The research published in Nature Nanotechnology describes a potential answer to invasive and uncomfortable diabetes treatments. Researchers have been trying to find alternatives to a finger-pricking device for testing blood sugar, and insulin injections for correcting glucose-levels.
Scientists from the the Center for Nanoparticle Research, in Seoul, have come up with a possible answer with a patch that can easily control blood sugar. Their patch tracks glucose levels in the users' sweat, and releases a drug when the body needs it.
How does the patch work?
The scientists had the idea of using graphene for the patch as it is flexible, soft and very thin. However, graphene cannot detect pH, ions or biomolecules – key to reading glucose levels from sweat. Therefore, the researchers added a gold mesh to the patch, which can help read this information easily.
Wonder material - Graphene
Graphene is a group of carbon atoms, shaped into a honeycomb. It is just atom thick, and is 200 times stronger than steel.
The material - dubbed 'wonder material' - has helped in breakthroughs for a new generation of smartphones, electric cars, and potentially fuel-free spacecrafts.
The entire patch was fitted with a number of sensors for detecting glucose, as well as pH, temperature and humidity.
When the patch senses that glucose levels in sweat is too high, it automatically releases the drug metformin – a diabetes drug – into the skin. The drug is hidden inside microneedles in the patch, ultimately being dissolved by itself when the drug is needed.
It was tested on 18 mice which have tested positive for Type II diabetes. The results showed clear evidence that the patch worked, releasing drugs when required and reducing glucose levels for several hours.
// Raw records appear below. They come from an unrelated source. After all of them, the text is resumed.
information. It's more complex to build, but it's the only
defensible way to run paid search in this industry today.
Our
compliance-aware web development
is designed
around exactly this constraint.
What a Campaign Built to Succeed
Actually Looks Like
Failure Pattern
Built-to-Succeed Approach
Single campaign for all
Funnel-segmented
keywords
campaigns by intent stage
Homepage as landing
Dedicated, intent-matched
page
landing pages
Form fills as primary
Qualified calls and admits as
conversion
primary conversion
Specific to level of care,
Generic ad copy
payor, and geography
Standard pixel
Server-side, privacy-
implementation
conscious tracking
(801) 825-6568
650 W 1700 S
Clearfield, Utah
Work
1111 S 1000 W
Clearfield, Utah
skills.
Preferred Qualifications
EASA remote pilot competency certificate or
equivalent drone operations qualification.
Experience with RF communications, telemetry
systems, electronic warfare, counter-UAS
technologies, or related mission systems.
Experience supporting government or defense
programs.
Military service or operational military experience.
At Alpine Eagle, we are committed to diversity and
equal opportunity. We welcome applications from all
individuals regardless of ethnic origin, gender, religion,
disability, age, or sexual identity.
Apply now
How close is it to becoming a reality?
"The patch can be reused 10 times and work for a week," Dae-Hyeong Kim, co-author of the research, told IBTimes UK. "It can be reused multiple times but the drug-containing microneedles should be replaced every time after the use."
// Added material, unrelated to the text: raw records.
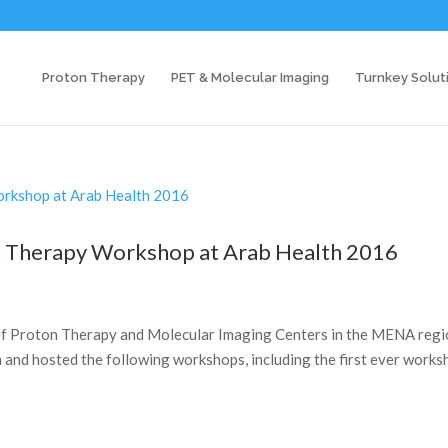
Proton Therapy
PET & Molecular Imaging
Turnkey Solut
on Therapy Workshop at Arab Health 2016
k of Proton Therapy and Molecular Imaging Centers in the MENA regi
h and hosted the following workshops, including the first ever work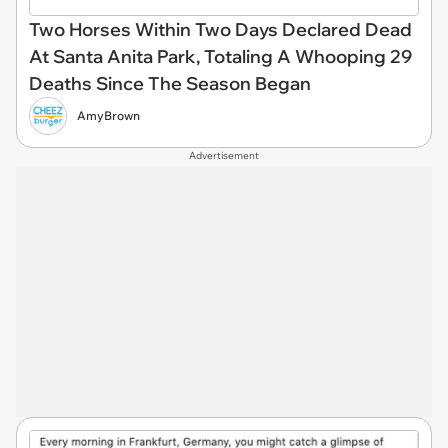
Two Horses Within Two Days Declared Dead
At Santa Anita Park, Totaling A Whooping 29
Deaths Since The Season Began
AmyBrown
Advertisement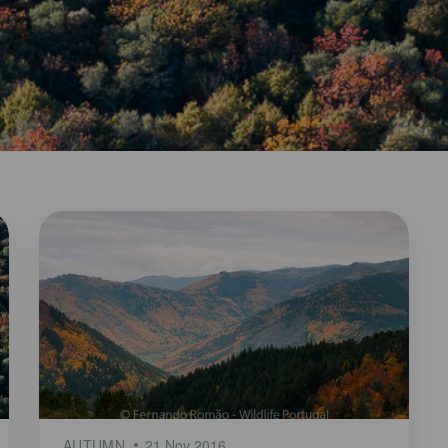
AUTUMN
21 Nov 2016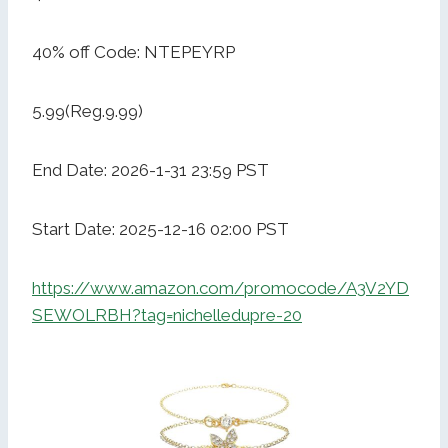
40% off Code: NTEPEYRP
5.99(Reg.9.99)
End Date: 2026-1-31 23:59 PST
Start Date: 2025-12-16 02:00 PST
https://www.amazon.com/promocode/A3V2YD
SEWOLRBH?tag=nichelledupre-20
The researchers aim to take their invention to human trials next, but they admit more research will have to be carried out before that point. That includes scaling up the amount of drug delivered to the user; a human will need a higher dosage of metformin than mice.
"We are now trying to improve the long-term reliability, the number of times for reuse, and the cost-competitiveness of the system," said Kim. "It will take several years to build on the mass-production line and get approval from the government."
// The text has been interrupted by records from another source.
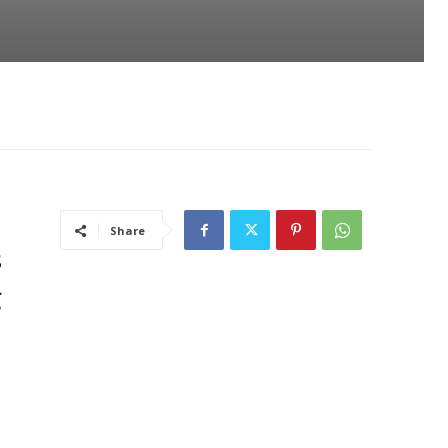
Share
s
g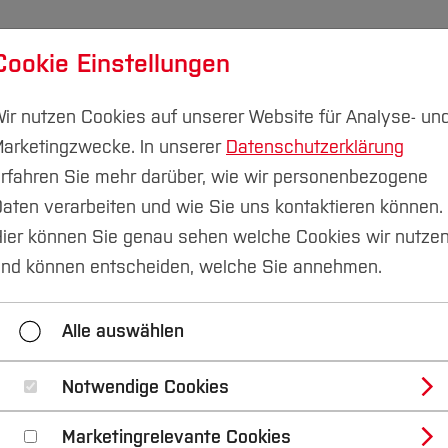
Cookie Einstellungen
udium
Forschung & Transfer
Nachhaltigkeit
I
ir nutzen Cookies auf unserer Website für Analyse- un
arketingzwecke. In unserer
Datenschutzerklärung
rfahren Sie mehr darüber, wie wir personenbezogene
aten verarbeiten und wie Sie uns kontaktieren können.
ier können Sie genau sehen welche Cookies wir nutze
nal Satellite Confer
nd können entscheiden, welche Sie annehmen.
ommunity Research i
Alle auswählen
f Health Crises
Notwendige Cookies
Marketingrelevante Cookies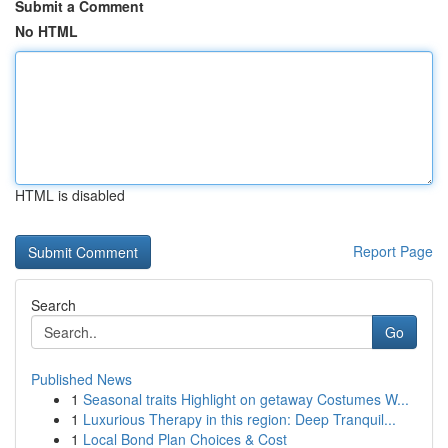
Submit a Comment
No HTML
HTML is disabled
Report Page
Search
Go
Published News
1
Seasonal traits Highlight on getaway Costumes W...
1
Luxurious Therapy in this region: Deep Tranquil...
1
Local Bond Plan Choices & Cost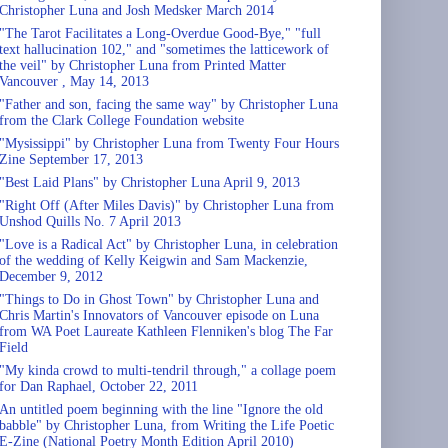
Christopher Luna and Josh Medsker March 2014
"The Tarot Facilitates a Long-Overdue Good-Bye," "full
text hallucination 102," and "sometimes the latticework of
the veil" by Christopher Luna from Printed Matter
Vancouver , May 14, 2013
"Father and son, facing the same way" by Christopher Luna
from the Clark College Foundation website
"Mysissippi" by Christopher Luna from Twenty Four Hours
Zine September 17, 2013
"Best Laid Plans" by Christopher Luna April 9, 2013
"Right Off (After Miles Davis)" by Christopher Luna from
Unshod Quills No. 7 April 2013
"Love is a Radical Act" by Christopher Luna, in celebration
of the wedding of Kelly Keigwin and Sam Mackenzie,
December 9, 2012
"Things to Do in Ghost Town" by Christopher Luna and
Chris Martin's Innovators of Vancouver episode on Luna
from WA Poet Laureate Kathleen Flenniken's blog The Far
Field
"My kinda crowd to multi-tendril through," a collage poem
for Dan Raphael, October 22, 2011
An untitled poem beginning with the line "Ignore the old
babble" by Christopher Luna, from Writing the Life Poetic
E-Zine (National Poetry Month Edition April 2010)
In an accompanying News & Views article, Richard Guy, from the Department of Pharmacy & Pharmacology the University of Bath, also said it is highly unlikely the current design of the patch could be used on adults "without an unfeasibly large number of microneedles and/or an unacceptably large patch".
"Nevertheless, it is probably safe to say that these issues are already being addressed and that other therapeutic strategies are being identified to complement the significant advances achieved in this work," he added. "Thus, although the holy grail of diabetes management ... is not yet at hand, Kim and co-workers have certainly moved the field closer to this coveted prize."